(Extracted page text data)
--- START ---
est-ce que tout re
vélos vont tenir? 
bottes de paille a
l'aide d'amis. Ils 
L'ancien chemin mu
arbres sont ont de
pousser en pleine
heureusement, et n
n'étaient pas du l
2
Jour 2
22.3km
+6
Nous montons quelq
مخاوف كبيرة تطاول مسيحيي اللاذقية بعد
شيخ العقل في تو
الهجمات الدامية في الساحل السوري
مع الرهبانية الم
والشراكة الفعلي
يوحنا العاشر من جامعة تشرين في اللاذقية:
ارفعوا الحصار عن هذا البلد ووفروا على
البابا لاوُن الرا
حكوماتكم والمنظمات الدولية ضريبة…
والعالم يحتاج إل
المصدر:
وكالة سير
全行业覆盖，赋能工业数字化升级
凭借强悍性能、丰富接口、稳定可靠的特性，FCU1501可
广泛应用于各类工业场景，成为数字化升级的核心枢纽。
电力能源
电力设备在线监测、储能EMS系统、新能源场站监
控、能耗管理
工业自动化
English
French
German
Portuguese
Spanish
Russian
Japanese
--- END ---
◆ What is being asked ◆
Copy out every line of the listing above word for word, keeping each line's characters, spacing and order unchanged.

◆ Solution to this problem ◆
est-ce que tout re
vélos vont tenir? 
bottes de paille a
l'aide d'amis. Ils 
L'ancien chemin mu
arbres sont ont de
pousser en pleine
heureusement, et n
n'étaient pas du l
2
Jour 2
22.3km
+6
Nous montons quelq
مخاوف كبيرة تطاول مسيحيي اللاذقية بعد
شيخ العقل في تو
الهجمات الدامية في الساحل السوري
مع الرهبانية الم
والشراكة الفعلي
يوحنا العاشر من جامعة تشرين في اللاذقية:
ارفعوا الحصار عن هذا البلد ووفروا على
البابا لاوُن الرا
حكوماتكم والمنظمات الدولية ضريبة…
والعالم يحتاج إل
المصدر:
وكالة سير
全行业覆盖，赋能工业数字化升级
凭借强悍性能、丰富接口、稳定可靠的特性，FCU1501可
广泛应用于各类工业场景，成为数字化升级的核心枢纽。
电力能源
电力设备在线监测、储能EMS系统、新能源场站监
控、能耗管理
工业自动化
English
French
German
Portuguese
Spanish
Russian
Japanese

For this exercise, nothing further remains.